• [PROBLEM TO WORK ON]:
Arrange the lines of the rows as a JSON list of strings, one string per line. Start with the first line and go through the line with "facing away from", leaving out any blank lines.

• [THE INPUT]:

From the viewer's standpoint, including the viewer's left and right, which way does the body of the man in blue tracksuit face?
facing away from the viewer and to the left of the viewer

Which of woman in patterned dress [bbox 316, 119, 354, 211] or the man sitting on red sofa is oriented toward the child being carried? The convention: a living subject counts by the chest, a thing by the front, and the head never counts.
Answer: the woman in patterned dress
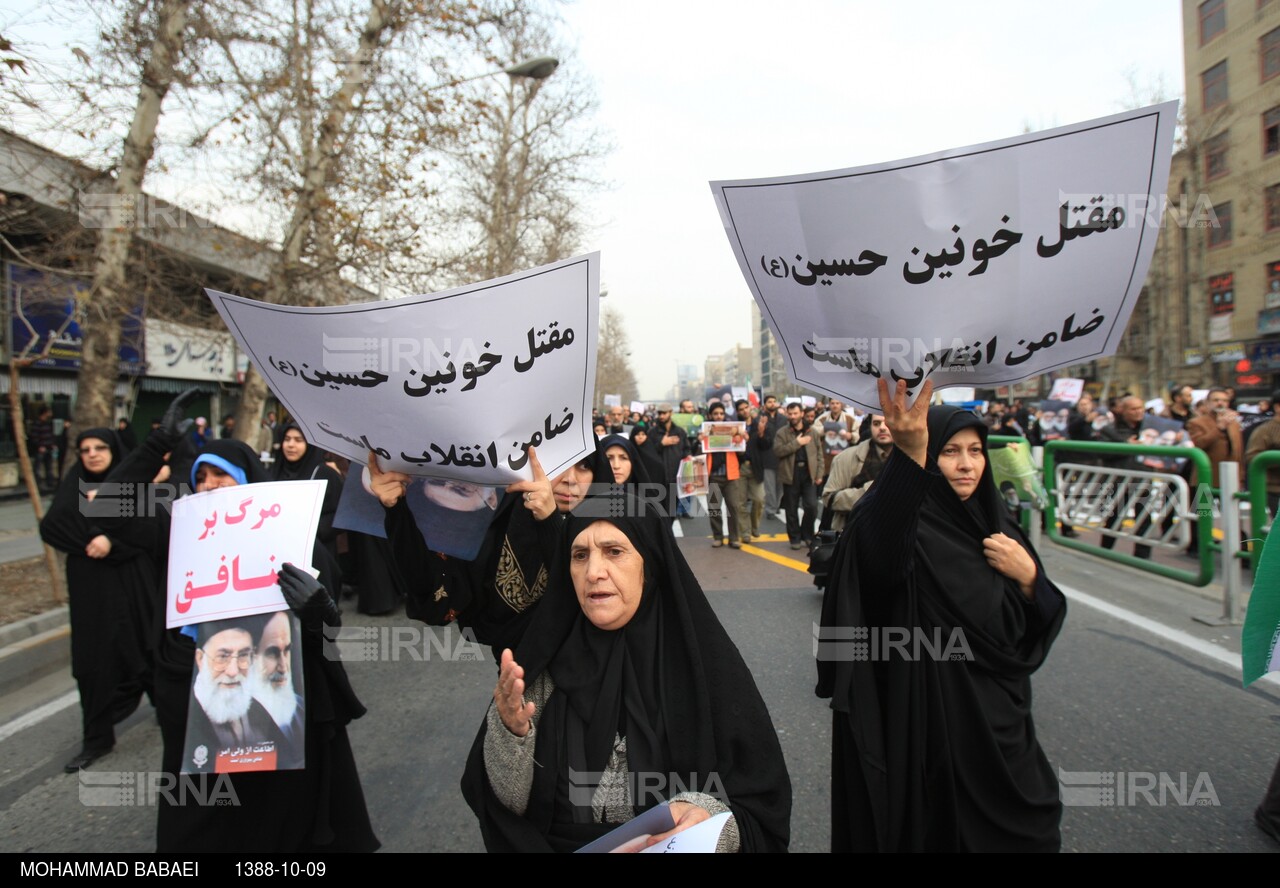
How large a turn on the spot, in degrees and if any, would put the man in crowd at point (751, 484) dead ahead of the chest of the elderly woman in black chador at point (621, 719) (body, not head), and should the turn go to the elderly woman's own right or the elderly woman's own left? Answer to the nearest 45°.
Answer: approximately 135° to the elderly woman's own right

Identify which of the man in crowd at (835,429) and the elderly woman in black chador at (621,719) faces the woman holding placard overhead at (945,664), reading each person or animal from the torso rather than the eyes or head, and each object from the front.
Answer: the man in crowd

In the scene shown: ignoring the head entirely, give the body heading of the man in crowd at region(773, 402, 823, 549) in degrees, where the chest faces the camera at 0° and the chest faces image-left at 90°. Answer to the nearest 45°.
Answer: approximately 0°

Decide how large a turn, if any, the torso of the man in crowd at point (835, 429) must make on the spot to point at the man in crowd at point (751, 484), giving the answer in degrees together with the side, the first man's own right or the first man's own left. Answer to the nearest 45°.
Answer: approximately 45° to the first man's own right

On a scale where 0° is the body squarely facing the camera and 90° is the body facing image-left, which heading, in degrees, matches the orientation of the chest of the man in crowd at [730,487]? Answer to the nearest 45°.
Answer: approximately 0°

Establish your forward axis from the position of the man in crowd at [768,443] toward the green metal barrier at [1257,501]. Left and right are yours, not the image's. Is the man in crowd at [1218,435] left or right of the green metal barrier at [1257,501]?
left
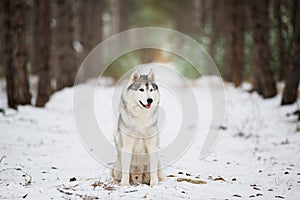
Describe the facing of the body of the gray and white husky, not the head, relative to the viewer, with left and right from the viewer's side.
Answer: facing the viewer
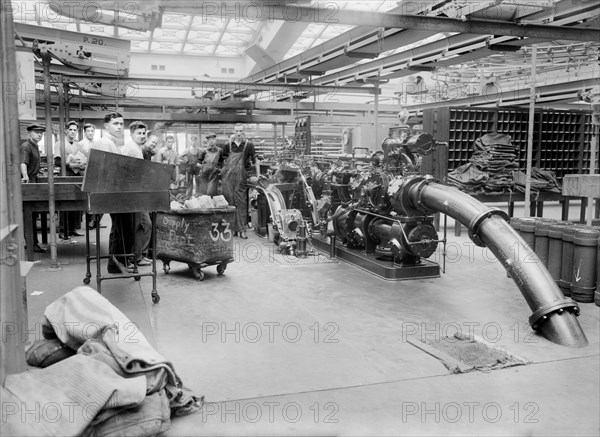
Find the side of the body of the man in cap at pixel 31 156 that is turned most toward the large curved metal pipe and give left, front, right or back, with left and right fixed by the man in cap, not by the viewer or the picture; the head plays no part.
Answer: front

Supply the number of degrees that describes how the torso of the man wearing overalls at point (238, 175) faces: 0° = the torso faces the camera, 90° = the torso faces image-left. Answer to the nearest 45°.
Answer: approximately 0°

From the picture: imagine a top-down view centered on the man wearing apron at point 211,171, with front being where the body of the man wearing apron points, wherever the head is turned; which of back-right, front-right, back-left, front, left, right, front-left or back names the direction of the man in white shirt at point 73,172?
right

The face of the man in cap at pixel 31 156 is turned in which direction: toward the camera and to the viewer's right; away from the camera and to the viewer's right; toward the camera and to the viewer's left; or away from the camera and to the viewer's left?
toward the camera and to the viewer's right

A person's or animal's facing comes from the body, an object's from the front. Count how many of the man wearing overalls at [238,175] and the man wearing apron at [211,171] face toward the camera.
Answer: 2

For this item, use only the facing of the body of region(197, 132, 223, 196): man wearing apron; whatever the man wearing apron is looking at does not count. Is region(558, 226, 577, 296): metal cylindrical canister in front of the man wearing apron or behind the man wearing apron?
in front

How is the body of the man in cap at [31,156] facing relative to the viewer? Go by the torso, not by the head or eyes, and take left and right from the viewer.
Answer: facing the viewer and to the right of the viewer

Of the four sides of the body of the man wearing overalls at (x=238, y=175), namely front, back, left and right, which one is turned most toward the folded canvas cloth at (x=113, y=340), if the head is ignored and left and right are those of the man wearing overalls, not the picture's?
front

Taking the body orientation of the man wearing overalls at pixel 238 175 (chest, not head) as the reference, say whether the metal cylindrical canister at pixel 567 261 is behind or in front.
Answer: in front

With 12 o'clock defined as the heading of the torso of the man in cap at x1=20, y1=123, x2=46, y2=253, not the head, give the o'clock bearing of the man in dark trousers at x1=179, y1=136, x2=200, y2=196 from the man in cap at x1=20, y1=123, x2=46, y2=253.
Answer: the man in dark trousers at x1=179, y1=136, x2=200, y2=196 is roughly at 9 o'clock from the man in cap at x1=20, y1=123, x2=46, y2=253.
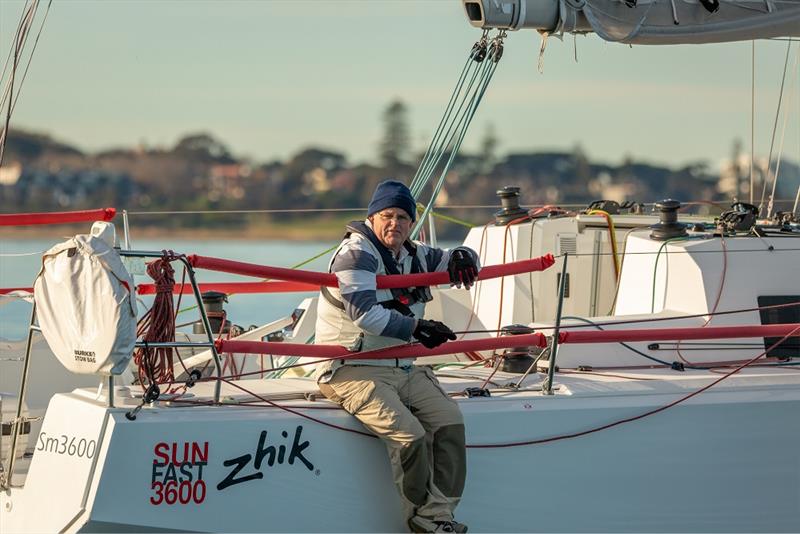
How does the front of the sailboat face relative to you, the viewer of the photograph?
facing to the right of the viewer

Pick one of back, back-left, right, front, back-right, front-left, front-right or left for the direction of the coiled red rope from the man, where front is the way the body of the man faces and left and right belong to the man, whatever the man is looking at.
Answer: back-right

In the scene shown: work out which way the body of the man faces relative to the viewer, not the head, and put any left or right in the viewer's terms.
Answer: facing the viewer and to the right of the viewer

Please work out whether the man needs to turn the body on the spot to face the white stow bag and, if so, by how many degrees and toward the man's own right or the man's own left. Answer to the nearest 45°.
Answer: approximately 135° to the man's own right
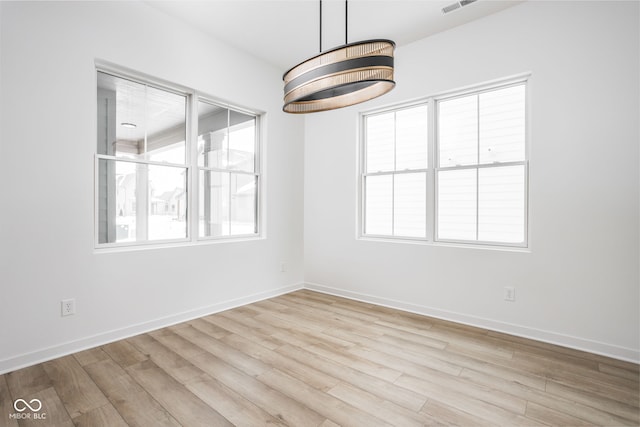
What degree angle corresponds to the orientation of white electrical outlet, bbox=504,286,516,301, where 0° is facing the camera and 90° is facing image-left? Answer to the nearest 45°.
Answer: approximately 0°

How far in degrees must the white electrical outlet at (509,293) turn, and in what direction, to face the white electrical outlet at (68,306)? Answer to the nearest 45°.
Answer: approximately 45° to its right

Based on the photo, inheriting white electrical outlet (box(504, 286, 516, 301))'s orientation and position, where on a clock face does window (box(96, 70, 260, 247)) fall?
The window is roughly at 2 o'clock from the white electrical outlet.

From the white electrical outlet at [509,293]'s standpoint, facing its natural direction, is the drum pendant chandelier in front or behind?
in front

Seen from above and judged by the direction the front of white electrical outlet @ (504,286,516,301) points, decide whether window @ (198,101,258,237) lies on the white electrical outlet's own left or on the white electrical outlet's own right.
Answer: on the white electrical outlet's own right
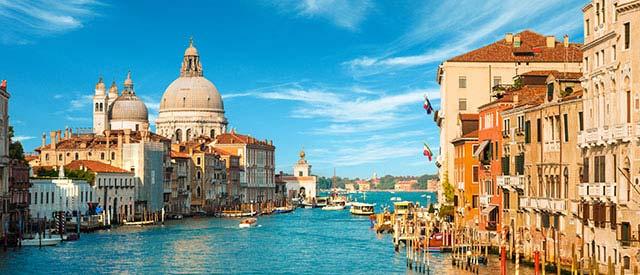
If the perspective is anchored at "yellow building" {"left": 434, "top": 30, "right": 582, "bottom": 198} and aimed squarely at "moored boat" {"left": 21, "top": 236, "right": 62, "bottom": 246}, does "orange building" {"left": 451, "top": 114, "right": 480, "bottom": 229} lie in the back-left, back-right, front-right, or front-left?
front-left

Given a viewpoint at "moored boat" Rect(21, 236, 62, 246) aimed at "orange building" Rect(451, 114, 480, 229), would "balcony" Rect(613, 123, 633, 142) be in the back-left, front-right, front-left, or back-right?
front-right

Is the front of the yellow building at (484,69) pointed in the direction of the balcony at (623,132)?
no

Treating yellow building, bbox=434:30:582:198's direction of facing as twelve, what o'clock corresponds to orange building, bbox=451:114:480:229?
The orange building is roughly at 9 o'clock from the yellow building.

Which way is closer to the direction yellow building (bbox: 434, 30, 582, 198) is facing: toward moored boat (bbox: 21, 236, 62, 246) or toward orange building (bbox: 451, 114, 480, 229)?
the moored boat

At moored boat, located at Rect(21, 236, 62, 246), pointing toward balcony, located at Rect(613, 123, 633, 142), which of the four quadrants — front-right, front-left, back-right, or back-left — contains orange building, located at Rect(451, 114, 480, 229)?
front-left

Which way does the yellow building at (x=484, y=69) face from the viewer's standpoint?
to the viewer's left

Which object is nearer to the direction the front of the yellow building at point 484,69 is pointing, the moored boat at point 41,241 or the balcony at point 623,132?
the moored boat

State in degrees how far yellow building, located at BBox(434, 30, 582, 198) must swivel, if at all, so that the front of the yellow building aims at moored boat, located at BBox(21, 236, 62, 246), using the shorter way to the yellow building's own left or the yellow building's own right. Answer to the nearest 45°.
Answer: approximately 45° to the yellow building's own left
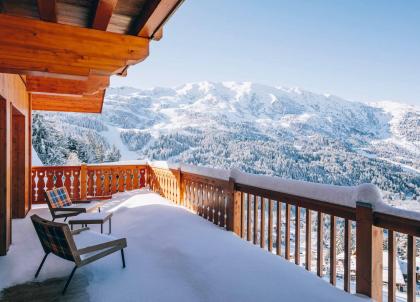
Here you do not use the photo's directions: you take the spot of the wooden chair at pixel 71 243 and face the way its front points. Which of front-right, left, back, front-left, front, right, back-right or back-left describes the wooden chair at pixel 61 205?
front-left

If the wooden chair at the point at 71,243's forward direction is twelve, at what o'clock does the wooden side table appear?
The wooden side table is roughly at 11 o'clock from the wooden chair.

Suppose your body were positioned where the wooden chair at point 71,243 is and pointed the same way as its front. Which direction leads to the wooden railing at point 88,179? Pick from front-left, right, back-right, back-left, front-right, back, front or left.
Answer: front-left

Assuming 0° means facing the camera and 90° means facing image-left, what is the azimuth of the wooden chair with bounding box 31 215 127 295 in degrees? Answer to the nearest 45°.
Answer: approximately 225°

• [RESULT FOR THIS TASK]:
[
  "From the viewer's standpoint, including the viewer's left and right, which way does the body of the man in blue tracksuit face?",
  "facing away from the viewer and to the left of the viewer"
]